Geometric measurement connects geometry and number – the two most important domains in early mathematics. It is the assignment of a number to a magnitude of some attribute of an object or event that can be compared with other objects of events. Comparison using Geometric measurement is different to comparisons your children will have encountered in earlier grade where the number of objects were counted exactly and compared. For example, with length, the measurement can always be sub-divided into smaller lengths and more precise length can be recorded. This is quite different from counting a number of objects or events. e.g. 5 apples are always going to be 5 apples.
To measure attributes your children must be able to identify and distinguish them from other attributes. For example, starting with direct comparisons they can use terms such as “taller” and “tallest” when observing two people standing back-to-back before moving on to indirect comparisons where, if they know student A is taller than student B and that student B is taller than student C, they know student A is taller than student C without seeing them back-to-back.
Measurement allows indirect comparisons of objects and events by assigning numbers to attributes. These numbers are based on the units of measurement. Your children should develop their understanding of units in particular how units can be made up of smaller units. e.g. 1 meter is equivalent to 100 centimeters.
Using units to measure length requires two steps: selecting a unit that gives the required precision and then subdividing the object being measured by placing units, end-to-end, from the start point to the endpoint.

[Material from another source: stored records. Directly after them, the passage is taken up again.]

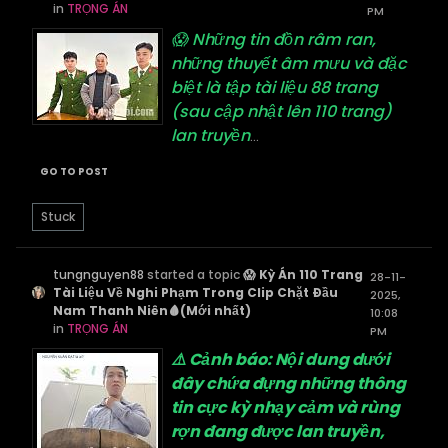
in
TRỌNG ÁN
PM
😱 Những tin đồn râm ran,
những thuyết âm mưu và đặc
biệt là tập tài liệu 88 trang
(sau cập nhật lên 110 trang)
lan truyền
...
GO TO POST
Stuck
tungnguyen88
started a topic
😱 Kỳ Án 110 Trang
28-11-
Tài Liệu Về Nghi Phạm Trong Clip Chặt Đầu
2025,
Nam Thanh Niên🩸(Mới nhất)
10:08
in
TRỌNG ÁN
PM
⚠️ Cảnh báo: Nội dung dưới
đây chứa đựng những thông
tin cực kỳ nhạy cảm và rùng
rợn đang được lan truyền,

Area is measured using two-dimensional units – usually square – and positioning these side-by-side with no overlaps or gaps and covering the whole area to be measured. Understanding how a two-dimensional region is structured is an important progression for students.
Volume introduces a third dimension and further challenges students understanding of the spatial structuring of three-dimensional regions. The volume of cubes and rectangular prisms can be measured using three-dimensional unit objects – usually cubes – and packing them with no spaces or gaps to completely fill the region being measured.